- Data block
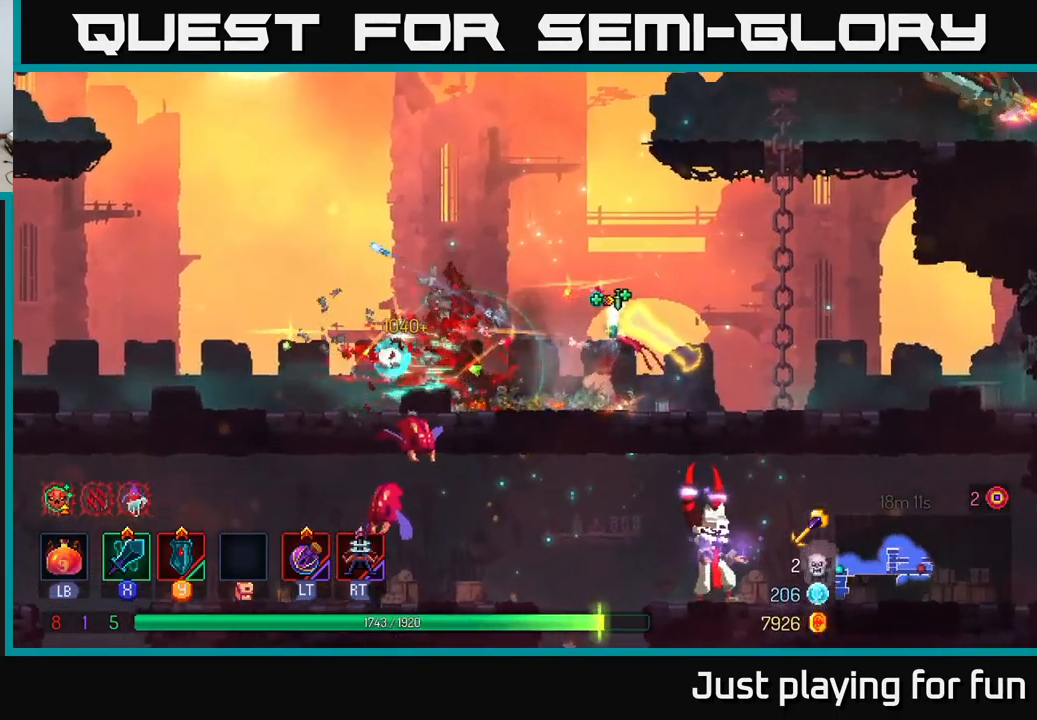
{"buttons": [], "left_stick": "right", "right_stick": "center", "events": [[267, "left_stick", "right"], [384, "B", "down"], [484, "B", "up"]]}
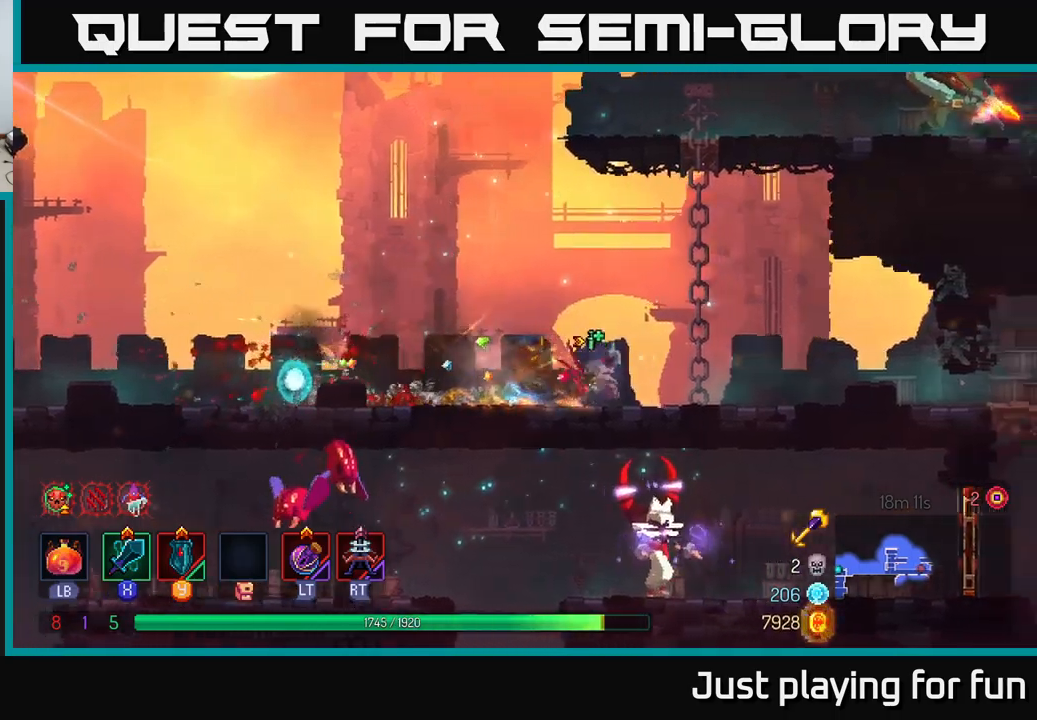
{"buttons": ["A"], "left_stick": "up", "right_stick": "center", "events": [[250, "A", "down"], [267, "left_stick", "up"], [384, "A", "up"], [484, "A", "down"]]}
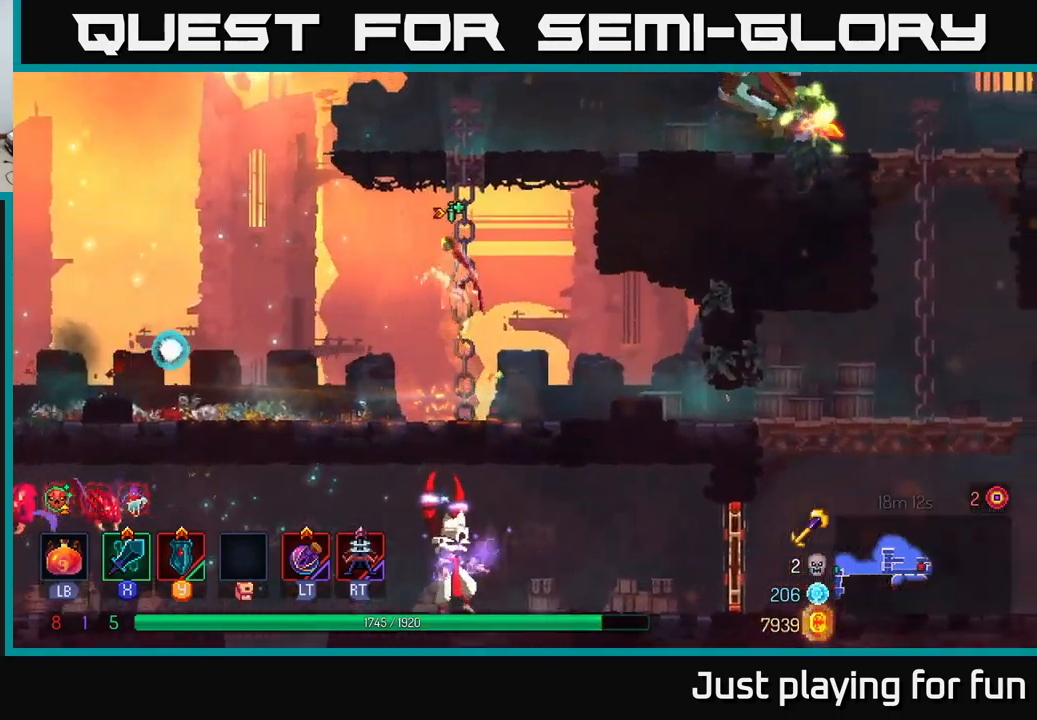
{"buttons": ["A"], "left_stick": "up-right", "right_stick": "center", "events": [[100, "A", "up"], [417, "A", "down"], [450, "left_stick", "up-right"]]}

- What the exercise asks
Exactly as written, copy out the listing, but without any pictures.

- Written answer
{"buttons": [], "left_stick": "right", "right_stick": "center", "events": [[267, "left_stick", "right"], [384, "B", "down"], [484, "B", "up"]]}
{"buttons": ["A"], "left_stick": "up", "right_stick": "center", "events": [[250, "A", "down"], [267, "left_stick", "up"], [384, "A", "up"], [484, "A", "down"]]}
{"buttons": ["A"], "left_stick": "up-right", "right_stick": "center", "events": [[100, "A", "up"], [417, "A", "down"], [450, "left_stick", "up-right"]]}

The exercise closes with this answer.